Now, supposing we have a whole dataset, we go through the whole dataset on each iteration, instead of just one data point. This is termed an ‘epoch’. After we obtain the output value for each input point, we compare to the actual values. The cost function for the whole dataset is the sum of the cost functions for each data point. We then update the weights and run further epochs until the cost function is minimised.

This whole process is called back-propagation. (See also cross-validated back-propagation.)

Gradient Descent

So far: in order for an Artificial Neural Network to learn, back-propagation of the error through the network must occur and the weights must be adjusted. So how do we adjust the weights?

One way could be to try out a large range of weights and plot the error accordingly. This is simple and intuitive if there is only one weight needing to be optimised. However, there are as many dimensions as there are input values in the input layers. A brute force approach would require testing k^m weights (where m is the number of inputs and k is the number of weight options to test for each). This then becomes a very complex task which could take a very long time.

Gradient descent is a solution that means we don’t have to test every possible combination. The general idea is to:

  • Pick an initial point
  • Test the gradient at this point (perhaps by testing a neighbour)
  • Pick the next point in the direction of that downward gradient
  • Continue until the gradient is within some threshold of zero-gradient

Of course, there may be complications as well as means to optimise the method. Furthermore, the method works in multiple dimensions.

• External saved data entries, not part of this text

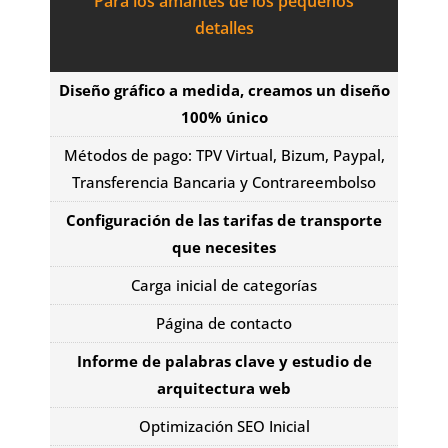
Para los amantes de los pequeños
detalles
Diseño gráfico a medida, creamos un diseño
100% único
Métodos de pago: TPV Virtual, Bizum, Paypal,
Transferencia Bancaria y Contrareembolso
Configuración de las tarifas de transporte
que necesites
Carga inicial de categorías
Página de contacto
Informe de palabras clave y estudio de
arquitectura web
Optimización SEO Inicial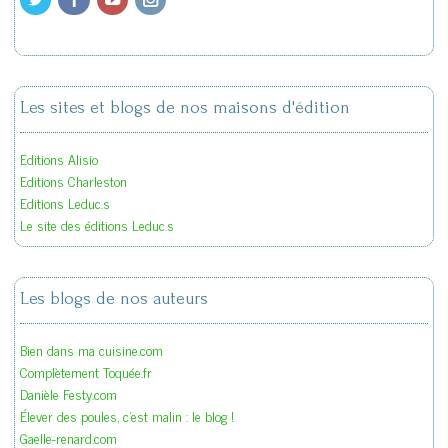
Les sites et blogs de nos maisons d'édition
Editions Alisio
Editions Charleston
Editions Leduc.s
Le site des éditions Leduc.s
Les blogs de nos auteurs
Bien dans ma cuisine.com
Complètement Toquée.fr
Danièle Festy.com
Élever des poules, c'est malin : le blog !
Gaelle-renard.com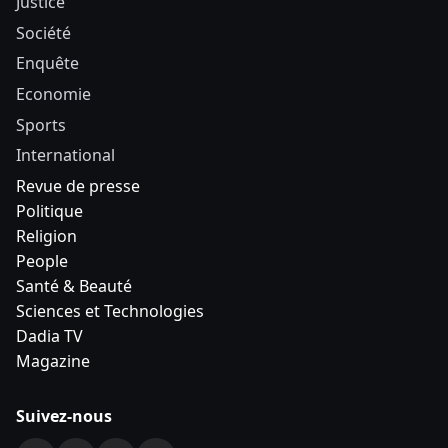
Justice
Société
Enquête
Economie
Sports
International
Revue de presse
Politique
Religion
People
Santé & Beauté
Sciences et Technologies
Dadia TV
Magazine
Suivez-nous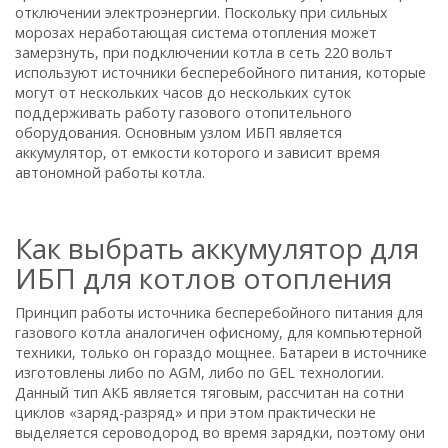
отключении электроэнергии. Поскольку при сильных
морозах неработающая система отопления может
замерзнуть, при подключении котла в сеть 220 вольт
используют источники бесперебойного питания, которые
могут от нескольких часов до нескольких суток
поддерживать работу газового отопительного
оборудования. Основным узлом ИБП является
аккумулятор, от емкости которого и зависит время
автономной работы котла.
Как выбрать аккумулятор для
ИБП для котлов отопления
Принцип работы источника бесперебойного питания для
газового котла аналогичен офисному, для компьютерной
техники, только он гораздо мощнее. Батареи в источнике
изготовлены либо по AGM, либо по GEL технологии.
Данный тип АКБ является тяговым, рассчитан на сотни
циклов «заряд-разряд» и при этом практически не
выделяется сероводород во время зарядки, поэтому они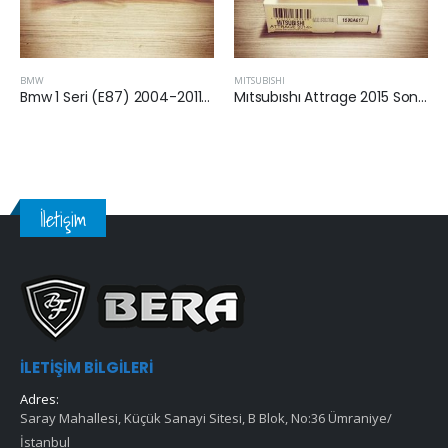
MITSUBISHI
CHEVROLET
Bmw 1 Seri (E87) 2004-2011 Arası 1.16 Benzinli Hava Filtresi
Mıtsubıshı Attrage 2015 Sonrası 1.2 Benzinli Hava Filtresi
İletişim
İLETIŞIM BILGILERI
Adres:
Saray Mahallesi, Küçük Sanayi Sitesi, B Blok, No:36 Ümraniye/
İstanbul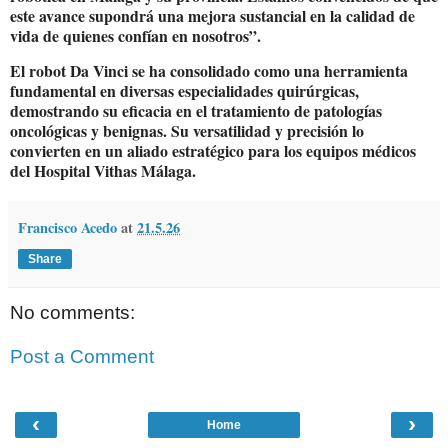
este avance supondrá una mejora sustancial en la calidad de
vida de quienes confían en nosotros”.
El robot Da Vinci se ha consolidado como una herramienta
fundamental en diversas especialidades quirúrgicas,
demostrando su eficacia en el tratamiento de patologías
oncológicas y benignas. Su versatilidad y precisión lo
convierten en un aliado estratégico para los equipos médicos
del Hospital Vithas Málaga.
Francisco Acedo
at
21.5.26
Share
No comments:
Post a Comment
‹
›
Home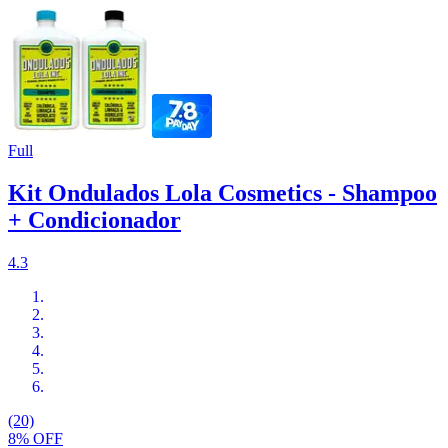
Full
Kit Ondulados Lola Cosmetics - Shampoo
+ Condicionador
4.3
(20)
8% OFF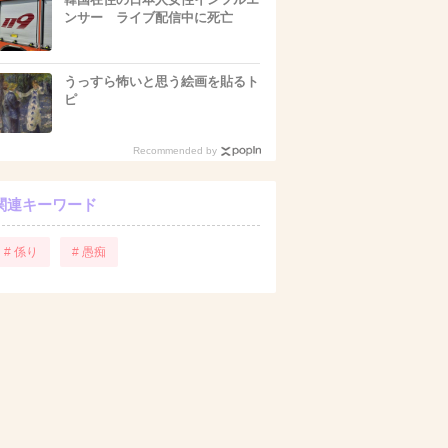
ンサー ライブ配信中に死亡
うっすら怖いと思う絵画を貼るト
ピ
Recommended by
関連キーワード
# 係り
# 愚痴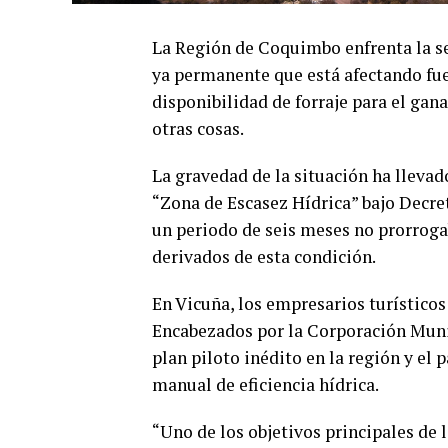
La Región de Coquimbo enfrenta la se
ya permanente que está afectando fue
disponibilidad de forraje para el gan
otras cosas.
La gravedad de la situación ha llevad
“Zona de Escasez Hídrica” bajo Decret
un periodo de seis meses no prorroga
derivados de esta condición.
En Vicuña, los empresarios turísticos
Encabezados por la Corporación Mun
plan piloto inédito en la región y el
manual de eficiencia hídrica.
“Uno de los objetivos principales de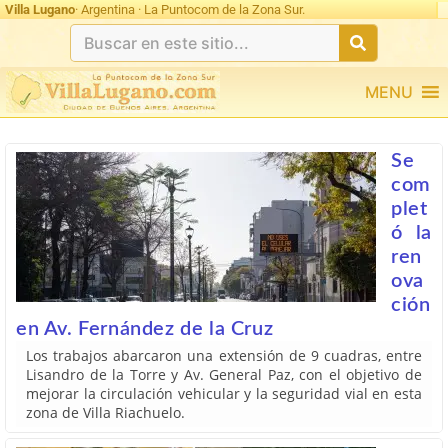
Ultimas 24hs: undefined
Villa Lugano
· Argentina · La Puntocom de la Zona Sur.
MENU
Se
com
plet
ó la
ren
ova
ción
en Av. Fernández de la Cruz
Los trabajos abarcaron una extensión de 9 cuadras, entre
Lisandro de la Torre y Av. General Paz, con el objetivo de
mejorar la circulación vehicular y la seguridad vial en esta
zona de Villa Riachuelo.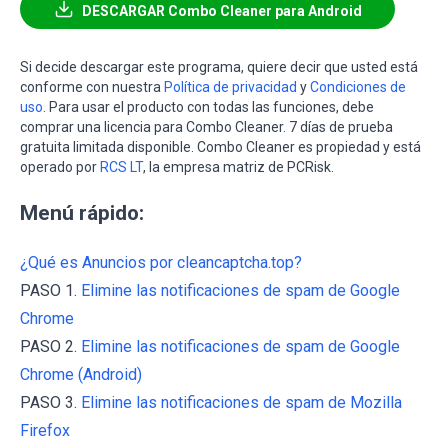
DESCARGAR Combo Cleaner para Android
Si decide descargar este programa, quiere decir que usted está
conforme con nuestra
Política de privacidad
y
Condiciones de
uso
. Para usar el producto con todas las funciones, debe
comprar una licencia para Combo Cleaner. 7 días de prueba
gratuita limitada disponible. Combo Cleaner es propiedad y está
operado por
RCS LT
, la empresa matriz de PCRisk.
Menú rápido:
¿Qué es Anuncios por cleancaptcha.top?
PASO 1.
Elimine las notificaciones de spam de Google
Chrome
PASO 2.
Elimine las notificaciones de spam de Google
Chrome (Android)
PASO 3.
Elimine las notificaciones de spam de Mozilla
Firefox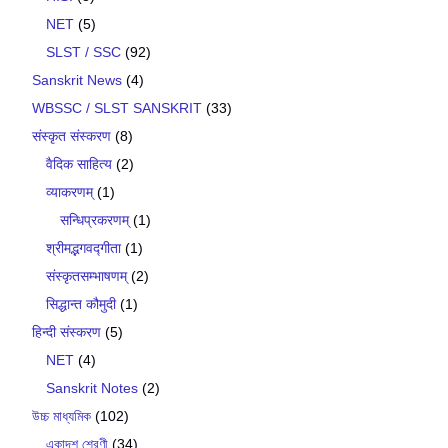
NET
(5)
SLST / SSC
(92)
Sanskrit News
(4)
WBSSC / SLST SANSKRIT
(33)
संस्कृत संस्करण
(8)
वैदिक साहित्य
(2)
व्याकरणम्
(1)
सन्धिप्रकरणम्
(1)
श्रीमद्भगवद्गीता
(1)
संस्कृतसम्भाषणम्
(2)
सिद्धान्त कौमुदी
(1)
हिन्दी संस्करण
(5)
NET
(4)
Sanskrit Notes
(2)
উচ্চ মাধ্যমিক
(102)
একাদশ শ্রেণী
(34)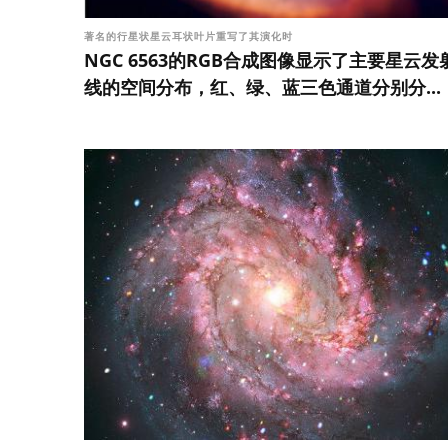
著名的行星状星云耳状叶片重写了其演化时
NGC 6563的RGB合成图像显示了主要星云发
线的空间分布，红、绿、蓝三色通道分别分...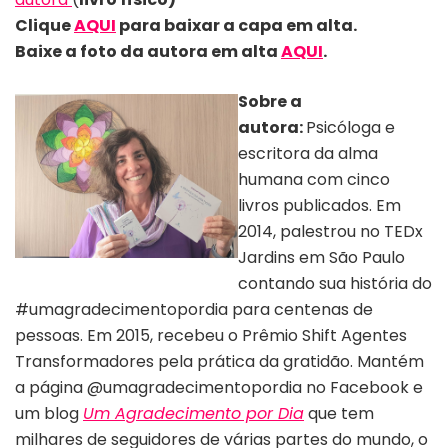
Clique
AQUI
para baixar a capa em alta.
Baixe a foto da autora em alta
AQU
I
.
Sobre a
autora:
Psicóloga e
escritora da alma
humana com cinco
livros publicados. Em
2014, palestrou no TEDx
Jardins em São Paulo
Autora Deborah Dubner | Divulgação
contando sua história do
#umagradecimentopordia para centenas de
pessoas. Em 2015, recebeu o Prêmio Shift Agentes
Transformadores pela prática da gratidão. Mantém
a página @umagradecimentopordia no Facebook e
um blog
Um Agradecimento por Dia
que tem
milhares de seguidores de várias partes do mundo, o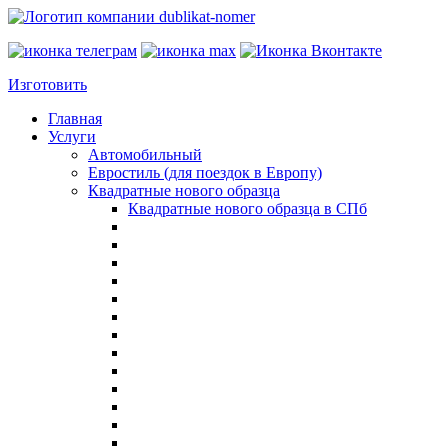
Изготовить
Главная
Услуги
Автомобильный
Евростиль (для поездок в Европу)
Квадратные нового образца
Квадратные нового образца в СПб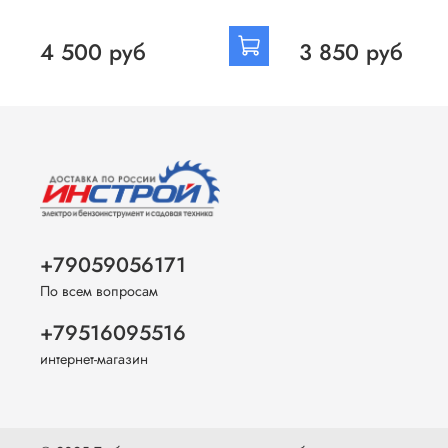
4 500 руб
3 850 руб
+79059056171
По всем вопросам
+79516095516
интернет-магазин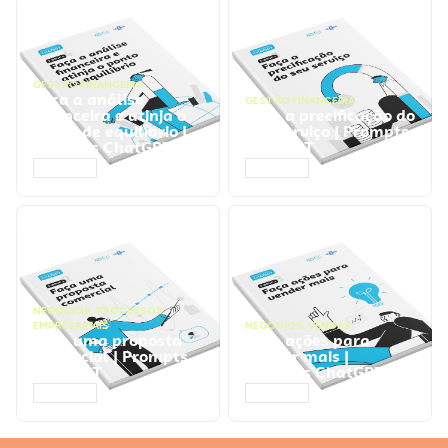
GESTÃO FINANCEIRA
Faça a análise
GESTÃO FINANCEIRA
financeira e atinja o
Faça a precificação do
ponto de equilíbrio |
seu serviço | Prompts
Prompts ChatGPT
ChatGPT
ACESSAR
ACESSAR
NEGÓCIOS
,
PROCESSOS
EMPRESARIAIS
NEGÓCIOS
,
VENDAS
Faça uma proposta
Faça ações para
comercial | Prompts
vender mais |
ChatGPT
Prompts ChatGPT
ACESSAR
ACESSAR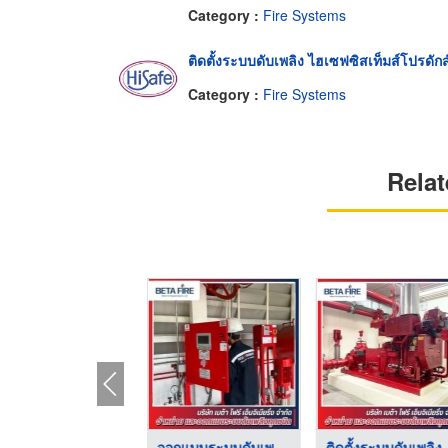
Category :
Fire Systems
ติดตั้งระบบดับเพลิง ไฮเซฟซิสเท็มส์โปรดักส
Category :
Fire Systems
Relat
ติดตั้งระบบดับเพลิงส ...
ออกแบบระบบดับเพลิงโร ...
ติดตั้งระบ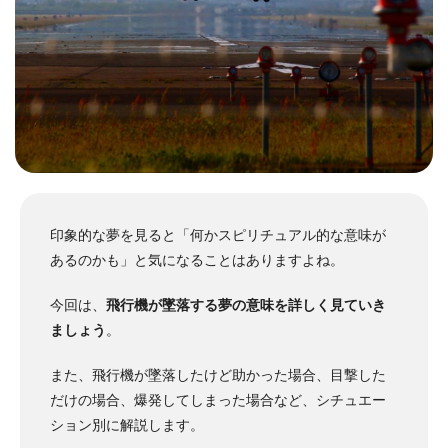
印象的な夢を見ると「何かスピリチュアル的な意味が
あるのかも」と気になることはありますよね。
今回は、
飛行機が墜落する夢の意味を詳しく見ていき
ましょう
。
また、飛行機が墜落したけど助かった場合、目撃した
だけの場合、爆発してしまった場合など、シチュエー
ション別に解説します。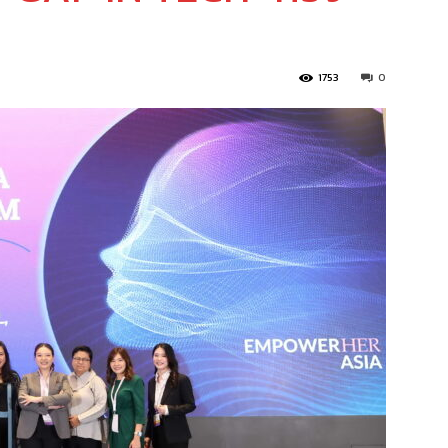
1753
0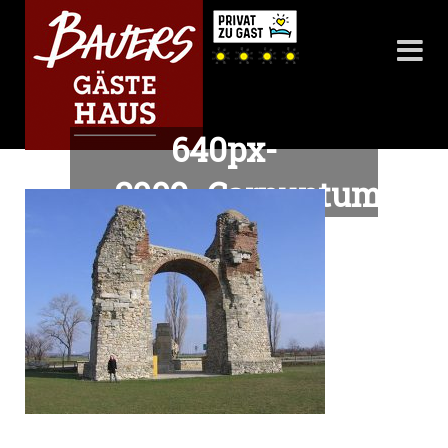
640px-
2009_Carnuntum_Hei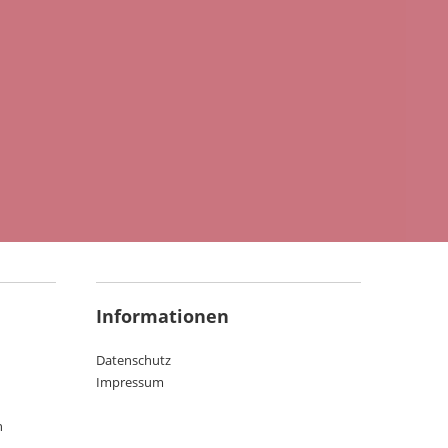
Informationen
Datenschutz
Impressum
n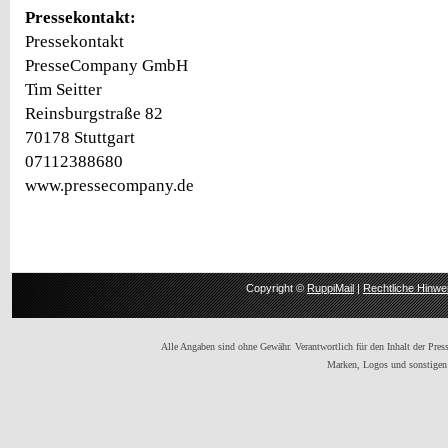
Pressekontakt:
Pressekontakt
PresseCompany GmbH
Tim Seitter
Reinsburgstraße 82
70178 Stuttgart
07112388680
www.pressecompany.de
Copyright ©
RuppiMail
|
Rechtliche Hinwe
Alle Angaben sind ohne Gewähr. Verantwortlich für den Inhalt der Presse
Marken, Logos und sonstigen 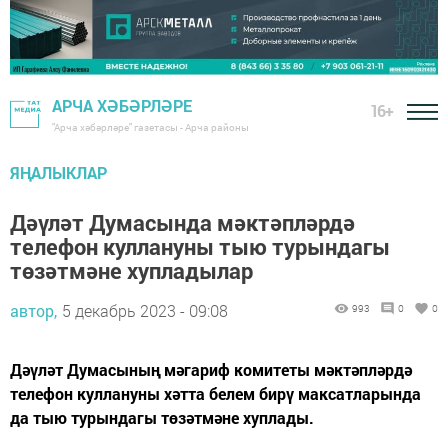
АРЧА ХӘБӘРЛӘРЕ
16+
"Арча хәбәрләре" газетасы - Арча районы
ЯҢАЛЫКЛАР
Дәүләт Думасында мәктәпләрдә
телефон куллануны тыю турындагы
төзәтмәне хупладылар
автор,
5 декабрь 2023 - 09:08
993
0
0
Дәүләт Думасының мәгариф комитеты мәктәпләрдә
телефон куллануны хәтта белем бирү максатларында
да тыю турындагы төзәтмәне хуплады.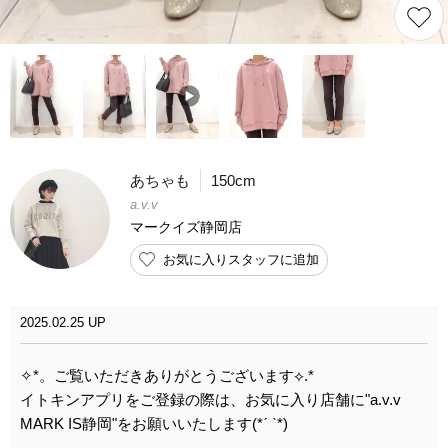
あちゃも
150cm
a.v.v
マークイズ静岡店
お気に入りスタッフに追加
2025.02.25 UP
✧︎*。ご覧いただきありがとうございます⟡.*
イトキンアプリをご登録の際は、お気に入り店舗に"a.v.v
MARK IS静岡"をお願いいたします(*ˊ ˋ*)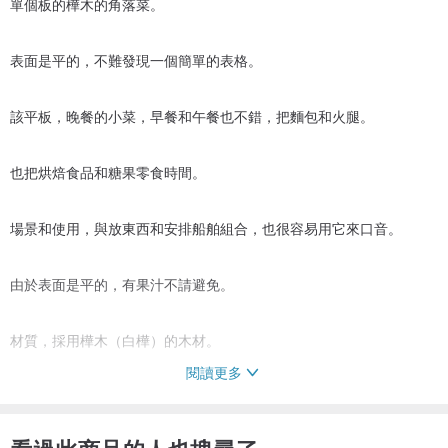
單個板的樺木的角落菜。
表面是平的，不難發現一個簡單的表格。
該平板，晚餐的小菜，早餐和午餐也不錯，把麵包和火腿。
也把烘焙食品和糖果零食時間。
場景和使用，與放東西和安排船舶組合，也很容易用它來口音。
由於表面是平的，有果汁不請避免。
材質，採用樺木（白樺）的木材。
閱讀更多
木材還用於，如在硬木切板。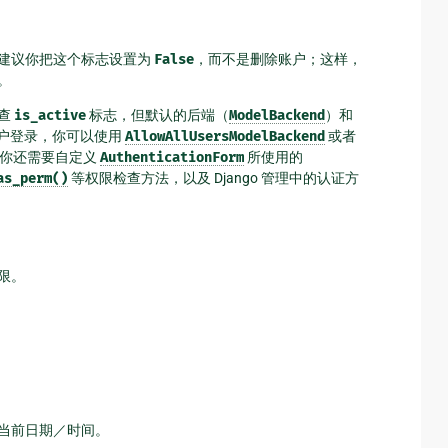
建议你把这个标志设置为
False
，而不是删除账户；这样，
。
检查
is_active
标志，但默认的后端（
ModelBackend
）和
户登录，你可以使用
AllowAllUsersModelBackend
或者
，你还需要自定义
AuthenticationForm
所使用的
as_perm()
等权限检查方法，以及 Django 管理中的认证方
限。
当前日期／时间。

Stochastic Gradient Descent

Gradient descent is a useful method, but requires a convex cost function (this is simple, with a single global minimum). If the cost function is not convex, then several minima may occur and the algorithm can get ‘stuck’ in one local minimum.

In GD, we look at all of the rows in the input data together. However, for stochastic GD, weight adjustment happens after each input, rather than after all of them. For both, there are multiple epochs. Stochastic GD helps to stop the minimisation from getting trapped into one local minimum. It causes the weights to fluctuate a lot more, but the result is that it has a greater chance of finding the global minimum than a local minima. It is also faster, as it requires less data to be used for each calculation.

See also the mini-batch gradient descent method.

Summary

  1. Randomly initialise the weights to small numbers, close to 0.
  2. Input the first observation in the input layer, where each feature in one input corresponds to one input node.
  3. Forward propagation: from left-to right in our diagrams, the neutrons are activated such that the impact of each neurones activation is limited by the weights. These activations are propagated until the predicted result is obtained.
  4. Compare the predicted and actual values.
  5. Back Propagation: from right to left in our diagrams, update the weights according to how responsible they are for the calculated error. The learning rate decides by how much we update the the weights.
  6. Repeat 1–5, updating the weights either:
  7. After each observation — Reinforcement Learning
  8. After a batch of observations — Batch Learning
  9. Repeat for several epochs (where one epoch is completed when the whole training set has passed through the ANN).